I could see her choking down her hurt.  He was determined not to let her see him wince across the table set for depositions.  I observed a mixture of emotion fill up the space, even when words were silent.  They occasionally glanced at each other when recalling details of their twenty-two year marriage.  They were answering questions in front of each other about the contributions they each made to their marriage, about how their children had been successful or not, and what they each thought would be a fair way to divide their lives.

They were afraid to smile at or acknowledge the good parts of their history together.  They were even more afraid to show tears when recalling the decline in their relationship.   Stoic and strong was the collective focus.  Then the bitterness seeped in through a defensive response to a veiled accusation about an old wound.  Bitterness came with a bite and the easier, less complicated emotion of anger came crashing into the room.

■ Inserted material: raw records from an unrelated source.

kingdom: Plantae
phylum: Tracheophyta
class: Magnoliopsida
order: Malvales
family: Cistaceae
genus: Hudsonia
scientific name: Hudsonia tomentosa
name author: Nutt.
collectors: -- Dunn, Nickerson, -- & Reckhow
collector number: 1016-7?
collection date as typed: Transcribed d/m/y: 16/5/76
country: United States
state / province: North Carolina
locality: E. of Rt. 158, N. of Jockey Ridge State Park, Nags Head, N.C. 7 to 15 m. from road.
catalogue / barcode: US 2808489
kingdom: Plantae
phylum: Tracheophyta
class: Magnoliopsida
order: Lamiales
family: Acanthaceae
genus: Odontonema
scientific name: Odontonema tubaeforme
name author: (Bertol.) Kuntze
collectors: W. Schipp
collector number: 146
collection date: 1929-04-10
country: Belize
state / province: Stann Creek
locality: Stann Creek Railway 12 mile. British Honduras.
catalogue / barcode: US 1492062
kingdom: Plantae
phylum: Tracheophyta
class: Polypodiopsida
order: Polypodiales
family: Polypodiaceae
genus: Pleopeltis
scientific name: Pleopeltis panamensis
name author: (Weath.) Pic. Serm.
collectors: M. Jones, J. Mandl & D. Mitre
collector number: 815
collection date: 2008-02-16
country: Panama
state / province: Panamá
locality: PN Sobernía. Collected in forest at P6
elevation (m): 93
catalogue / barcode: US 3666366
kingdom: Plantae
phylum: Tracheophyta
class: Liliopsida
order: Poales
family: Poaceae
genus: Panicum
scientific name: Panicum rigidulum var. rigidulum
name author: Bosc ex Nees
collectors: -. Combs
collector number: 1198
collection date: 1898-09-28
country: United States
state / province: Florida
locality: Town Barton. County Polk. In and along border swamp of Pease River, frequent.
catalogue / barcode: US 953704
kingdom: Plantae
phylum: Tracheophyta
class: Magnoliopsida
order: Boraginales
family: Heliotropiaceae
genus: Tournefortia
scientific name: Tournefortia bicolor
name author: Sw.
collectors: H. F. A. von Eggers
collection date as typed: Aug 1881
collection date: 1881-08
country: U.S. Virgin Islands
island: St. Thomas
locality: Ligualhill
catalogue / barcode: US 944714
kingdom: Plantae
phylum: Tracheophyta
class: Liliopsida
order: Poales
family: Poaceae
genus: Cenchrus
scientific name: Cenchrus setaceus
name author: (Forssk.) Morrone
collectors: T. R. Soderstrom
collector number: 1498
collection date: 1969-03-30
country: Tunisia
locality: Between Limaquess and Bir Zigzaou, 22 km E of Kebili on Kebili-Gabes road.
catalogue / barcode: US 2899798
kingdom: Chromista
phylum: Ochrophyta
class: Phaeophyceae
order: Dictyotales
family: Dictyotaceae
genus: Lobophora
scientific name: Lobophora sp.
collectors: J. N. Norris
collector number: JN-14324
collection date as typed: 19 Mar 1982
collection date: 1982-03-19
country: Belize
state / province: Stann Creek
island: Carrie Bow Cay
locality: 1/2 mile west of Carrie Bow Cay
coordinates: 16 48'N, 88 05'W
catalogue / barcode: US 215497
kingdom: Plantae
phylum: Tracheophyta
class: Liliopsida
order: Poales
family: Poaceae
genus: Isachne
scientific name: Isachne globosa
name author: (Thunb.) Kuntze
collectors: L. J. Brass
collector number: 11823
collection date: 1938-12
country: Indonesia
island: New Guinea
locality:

I have seen this dynamic play out in hundreds of depositions, settlement conferences, and trial testimonies.  As a lawyer, I immediately know my role is to diffuse and calm the feelings.  I know that if I can get underneath the anger and behind the bitter, I can usually find the source of hurt, fear, and vulnerability that if validated properly can move forward to healing.

I can think of a handful of relationships I have had in the past that ended on a downward spiral.  Work relationships, romantic interests, tired friendships, and last and hardest – my marriage. Relationships that ended without hearts resolved.  That ended with forgiveness unexpressed.  That ended on regretted last words uttered without apology.

The bitter burden is not an easy one.  Eventually anger subsides.  Sadness, regret, and remorse take its place.  The ideal solution in this sentimental space is to mend the proverbial fence.  To reach out to the person and acknowledge the sorry you now feel.  However in most post-divorce situations this is rare.

Another alternative after the anger has waned is to find the source of your bitterness.  What are you most hurt about?  What would you most need to hear from that person?  Can you think of a time or experience with that person where they authentically demonstrated the feeling you now most want from them?

Focus on forgiveness – for your sake.  Focus on how you would want to be in their presence if it were their last moment of life.  Dramatic?  Maybe.  But it is with the focus on finality that we find our own choice about how we want to show up.  The sooner you can get to a place where bitter is behind you, the sooner you will find it harder to recall the hurt.  You will see that you no longer suffer.  The bitterness will dissipate and with it, the relief of resolution will release the harmful resentments holding you back from being a better version of you.